Françoise Hardy - On vient de m'adresser une demande en ce sens. J'hésite beaucoup...
Cette chanson très intrigante a-t-elle pris sa source dans un film, un roman?
- Pas particulièrement mais j'étais sans nul doute influencée par la littérature anglaise du dix-neuvième siècle dont je ne me lasse pas.
De quoi s'inspire la deuxième plage du disque, Les Fous de Bassan (3'48)?
- De faits divers comme celui de la petite Laëtitia [jeune femme de 18 ans retrouvée morte étranglée dans un étang entre Nantes et Saint-Nazaire en janvier 2011]. Peu avant de m'attaquer à cette mélodie, j'avais vu un documentaire sur la mer du Nord avec ces oiseaux, les Fous de Bassan, que je ne connaissais pas et qui m'ont fait horreur. Je les ai donc utilisés comme un symbole de ce qui est effrayant et repoussant sur terre.
Pourriez-vous faire un zoom sur l'héroïne de Mal au cœur (3'09)?
- C'est un texte autobiographique d'une femme âgée qui se trouve à l'hôpital aux portes de la mort et perd un peu la raison : elle confond le passé et le présent, le rêve et la réalité... Elle a peur aussi et tente de se raccrocher au médecin et à la religieuse qui viennent la voir...
«Lorsque je vous vois, je tressaille: / C'est ma joie et c'est mon souci.» Des millions d'amoureux se reconnaîtront dans ces deux vers. Comment Si vous n'avez rien à me dire (3'44), poème de Victor Hugo idéalement mis en musique par Bertrand Pierre, vous est-il parvenu?

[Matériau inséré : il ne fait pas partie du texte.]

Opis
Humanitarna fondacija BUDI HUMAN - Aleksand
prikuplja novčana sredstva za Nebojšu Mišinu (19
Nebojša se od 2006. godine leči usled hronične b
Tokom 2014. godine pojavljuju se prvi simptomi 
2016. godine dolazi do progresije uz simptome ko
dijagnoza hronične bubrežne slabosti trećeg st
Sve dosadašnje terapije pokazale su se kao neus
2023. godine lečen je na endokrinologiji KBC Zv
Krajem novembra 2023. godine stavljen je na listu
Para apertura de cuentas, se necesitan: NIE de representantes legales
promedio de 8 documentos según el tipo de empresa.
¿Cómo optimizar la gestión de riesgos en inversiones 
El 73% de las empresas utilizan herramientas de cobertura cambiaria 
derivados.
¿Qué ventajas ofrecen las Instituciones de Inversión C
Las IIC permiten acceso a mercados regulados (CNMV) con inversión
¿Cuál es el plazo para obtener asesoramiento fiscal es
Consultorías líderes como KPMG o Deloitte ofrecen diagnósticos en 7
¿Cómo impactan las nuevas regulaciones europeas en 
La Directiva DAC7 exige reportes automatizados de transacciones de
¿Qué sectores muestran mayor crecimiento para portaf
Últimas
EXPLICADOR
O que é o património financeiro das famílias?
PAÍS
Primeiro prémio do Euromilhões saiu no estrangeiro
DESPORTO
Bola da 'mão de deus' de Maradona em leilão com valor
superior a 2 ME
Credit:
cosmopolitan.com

- À de rares exceptions près (quelques poèmes de Musset, Verlaine, Baudelaire), la poésie ne me touche pas ni ne m'intéresse. Je n'en lis jamais. Je préfère de loin les grands textes de chansons. C'est Bertrand Pierre lui-même qui m'a envoyé cette chanson dans sa propre version enregistrée. J'ai horreur en général des albums de poèmes mis en musique, et ne connais pas le sien. Malgré quelques images très inspirées, la poésie de Victor Hugo ne m'a jamais intéressée, encore moins ses pièces et ses romans. Même le personnage, beaucoup trop prolifique, ne m'attire pas. Mais à cause de son extrême simplicité, ce poème est justement beaucoup plus proche d'un texte de chanson que d'un poème et la musique de Bertrand Pierre le met en valeur.
L'honnêteté oblige à dire la vérité. Normandia (4'56) pâtit de paroles qui ne sont pas à votre hauteur. «L'encre bleue des amants »... Vous qui êtes capable de dureté dans vos jugements, auriez-vous trop de tendresse pour Julien Doré pour avoir eu envie de revoir son texte?

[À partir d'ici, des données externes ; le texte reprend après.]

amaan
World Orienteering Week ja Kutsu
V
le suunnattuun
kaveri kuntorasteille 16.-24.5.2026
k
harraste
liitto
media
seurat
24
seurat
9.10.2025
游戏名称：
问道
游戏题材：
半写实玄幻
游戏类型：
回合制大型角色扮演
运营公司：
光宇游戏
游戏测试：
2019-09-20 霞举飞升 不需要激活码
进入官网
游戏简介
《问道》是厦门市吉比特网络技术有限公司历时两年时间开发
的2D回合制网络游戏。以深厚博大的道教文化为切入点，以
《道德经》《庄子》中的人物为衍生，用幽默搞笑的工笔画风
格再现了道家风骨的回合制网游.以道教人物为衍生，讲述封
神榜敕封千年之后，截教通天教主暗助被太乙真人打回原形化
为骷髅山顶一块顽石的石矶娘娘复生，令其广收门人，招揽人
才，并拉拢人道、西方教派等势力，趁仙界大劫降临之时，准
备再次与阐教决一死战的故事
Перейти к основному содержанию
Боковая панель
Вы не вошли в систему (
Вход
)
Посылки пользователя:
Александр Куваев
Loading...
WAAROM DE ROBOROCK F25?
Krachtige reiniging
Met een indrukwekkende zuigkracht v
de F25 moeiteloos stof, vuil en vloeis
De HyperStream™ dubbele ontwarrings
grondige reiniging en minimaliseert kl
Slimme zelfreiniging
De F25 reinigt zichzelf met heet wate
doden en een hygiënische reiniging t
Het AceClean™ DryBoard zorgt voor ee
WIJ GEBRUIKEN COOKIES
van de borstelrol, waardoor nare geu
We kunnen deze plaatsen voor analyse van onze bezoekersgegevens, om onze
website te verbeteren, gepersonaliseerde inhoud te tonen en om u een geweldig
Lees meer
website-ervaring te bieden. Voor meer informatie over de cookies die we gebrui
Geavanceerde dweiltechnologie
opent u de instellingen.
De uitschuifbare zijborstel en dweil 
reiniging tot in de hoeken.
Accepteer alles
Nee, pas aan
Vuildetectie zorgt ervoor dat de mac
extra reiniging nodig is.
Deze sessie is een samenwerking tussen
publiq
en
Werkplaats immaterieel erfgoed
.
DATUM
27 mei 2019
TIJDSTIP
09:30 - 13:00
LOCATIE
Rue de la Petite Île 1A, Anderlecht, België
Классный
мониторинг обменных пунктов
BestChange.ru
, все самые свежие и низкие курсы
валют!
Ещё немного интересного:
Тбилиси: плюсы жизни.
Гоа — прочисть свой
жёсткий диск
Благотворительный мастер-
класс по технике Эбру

- Julien Doré a un style près particulier, une écriture et un univers très personnels, bien plus lyriques, poétiques, originaux que les miens. Je suis précise, concise, logique, et on m'a souvent reproché de manquer d'imagination, ce qui est tout à fait vrai, et c'est pourquoi j'ai trouvé préférable d'emprunter celle, insaisissable et parfois fantasque, de Julien Doré. Mais Julien Clerc qui a chanté les textes lyriques et tout aussi étranges de Roda-Gil aurait sans doute été un meilleur interprète que moi, encore que je sois enchantée du résultat final et ne regrette rien, bien au contraire.
«Dernier bis / Dernier rappel»... L'intro de Piano bar (3'29) fait sourire quand on sait que vous n'êtes plus montée sur scène depuis 1968. Vous qui êtes cinéphile, quel visage d'acteur pourrions-nous mettre sur l'«ange tombé du ciel» dont vous parlez ici?
- Alain Delon, Jacques Dutronc, David Bowie ou Mick Jagger jeunes.
Puisque nous évoquons la scène, y a-t-il un concert que vous ayez donné et dont vous gardez un souvenir magnifique, de communion avec le public?
- Non. Car même quand on a cette impression, elle s'avère en général n'être qu'une illusion très subjective. Comme en amour où ce qu'éprouve l'un est la plupart du temps à des années-lumière de ce qu'éprouve l'autre - sauf qu'aucun des deux n'en a une conscience suffisante.
Vous êtes nominée aux Victoires de la Musique...
- Je ne m'y attendais pas et cela m'a fait très plaisir, car l'appréciation des gens du métier m'importe tout autant que celle du public. Et bien sûr la perspective de me retrouver à cette cérémonie avec mon grand Tom dont le spectacle est tellement génial m'emplit de joie.
Parmi les artistes nominées avec vous, laquelle aurait votre préférence?
- Céline Dion pour la voix, Lou Doillon pour le charisme et l'intelligence, la Grande Sophie pour son talent de mélodiste, d'auteur et de réalisatrice.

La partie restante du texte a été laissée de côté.